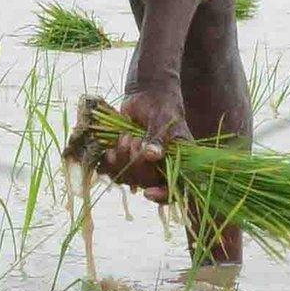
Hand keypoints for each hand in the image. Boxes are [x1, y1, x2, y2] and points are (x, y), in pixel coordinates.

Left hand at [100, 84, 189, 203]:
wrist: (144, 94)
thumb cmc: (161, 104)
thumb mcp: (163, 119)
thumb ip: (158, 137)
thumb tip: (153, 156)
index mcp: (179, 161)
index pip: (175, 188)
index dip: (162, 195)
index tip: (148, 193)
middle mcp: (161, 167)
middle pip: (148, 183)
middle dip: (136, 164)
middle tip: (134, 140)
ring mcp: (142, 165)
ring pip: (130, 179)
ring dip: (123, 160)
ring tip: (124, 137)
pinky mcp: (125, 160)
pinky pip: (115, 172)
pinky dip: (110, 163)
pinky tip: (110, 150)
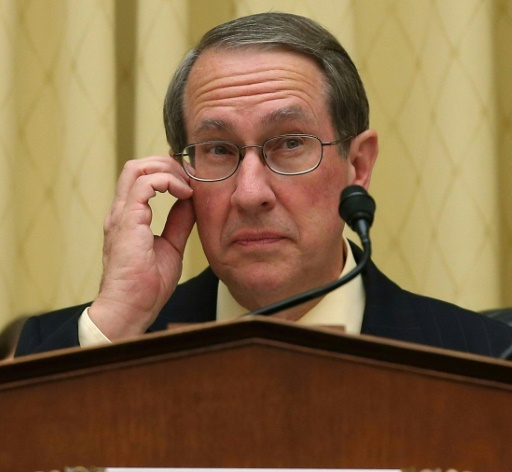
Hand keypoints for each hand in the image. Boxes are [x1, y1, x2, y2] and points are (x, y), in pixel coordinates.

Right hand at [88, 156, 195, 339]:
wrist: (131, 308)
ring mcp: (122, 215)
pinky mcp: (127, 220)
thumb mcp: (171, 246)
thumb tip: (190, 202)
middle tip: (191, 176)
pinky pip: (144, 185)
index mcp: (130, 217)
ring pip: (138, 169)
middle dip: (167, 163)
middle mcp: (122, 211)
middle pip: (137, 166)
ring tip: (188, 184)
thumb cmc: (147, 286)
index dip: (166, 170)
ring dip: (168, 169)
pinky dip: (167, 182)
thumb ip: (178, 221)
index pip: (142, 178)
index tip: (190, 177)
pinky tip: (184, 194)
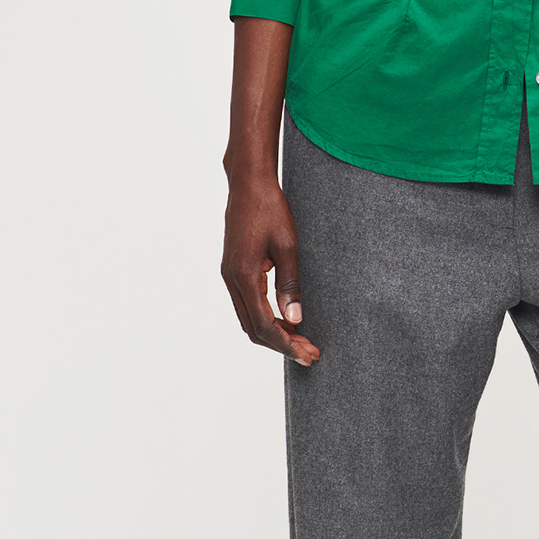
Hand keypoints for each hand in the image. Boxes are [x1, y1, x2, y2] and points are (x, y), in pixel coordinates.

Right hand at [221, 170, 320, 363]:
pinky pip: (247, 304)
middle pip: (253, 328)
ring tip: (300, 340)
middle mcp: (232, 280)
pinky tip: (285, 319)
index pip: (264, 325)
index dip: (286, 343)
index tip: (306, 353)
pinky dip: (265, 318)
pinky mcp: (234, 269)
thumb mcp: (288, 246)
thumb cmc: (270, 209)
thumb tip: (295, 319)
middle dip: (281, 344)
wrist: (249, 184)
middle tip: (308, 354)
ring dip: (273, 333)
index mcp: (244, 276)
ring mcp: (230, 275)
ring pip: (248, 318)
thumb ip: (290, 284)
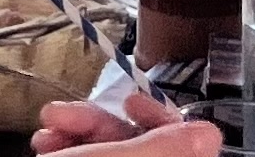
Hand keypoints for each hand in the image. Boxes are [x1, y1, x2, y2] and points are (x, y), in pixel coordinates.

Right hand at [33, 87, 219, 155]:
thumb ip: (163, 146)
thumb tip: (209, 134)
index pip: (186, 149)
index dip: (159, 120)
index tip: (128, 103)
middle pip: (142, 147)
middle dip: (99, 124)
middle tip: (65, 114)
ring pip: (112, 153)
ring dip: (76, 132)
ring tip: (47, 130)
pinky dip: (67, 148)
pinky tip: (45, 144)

────────────────────

Restate, word for word, each line from the line containing "index pip: (264, 325)" through the end of the entries above; the pictures are not part of the copy.

Response below »
index pip: (264, 325)
index dip: (286, 343)
index tip: (306, 353)
pinky dip: (265, 318)
pinky mcp: (234, 269)
thumb mcp: (288, 246)
thumb cmc: (270, 209)
thumb tip: (295, 319)
middle dip: (281, 344)
wrist: (249, 184)
middle tip: (308, 354)
ring dip: (273, 333)
index mcp: (244, 276)
ring mcp: (230, 275)
ring pip: (248, 318)
thumb ip: (290, 284)
Hand keypoints for each hand in the image. Boxes are [x1, y1, x2, y2] and points are (x, y), in pixel coordinates.

Right hand at [33, 87, 219, 155]:
thumb ip: (163, 146)
thumb tip: (209, 134)
index pip: (186, 149)
index dip: (159, 120)
index tip: (128, 103)
middle pip: (142, 147)
middle dip: (99, 124)
middle tip: (65, 114)
ring pip: (112, 153)
ring dip: (76, 132)
ring tip: (47, 130)
pinky dip: (67, 148)
pinky tip: (45, 144)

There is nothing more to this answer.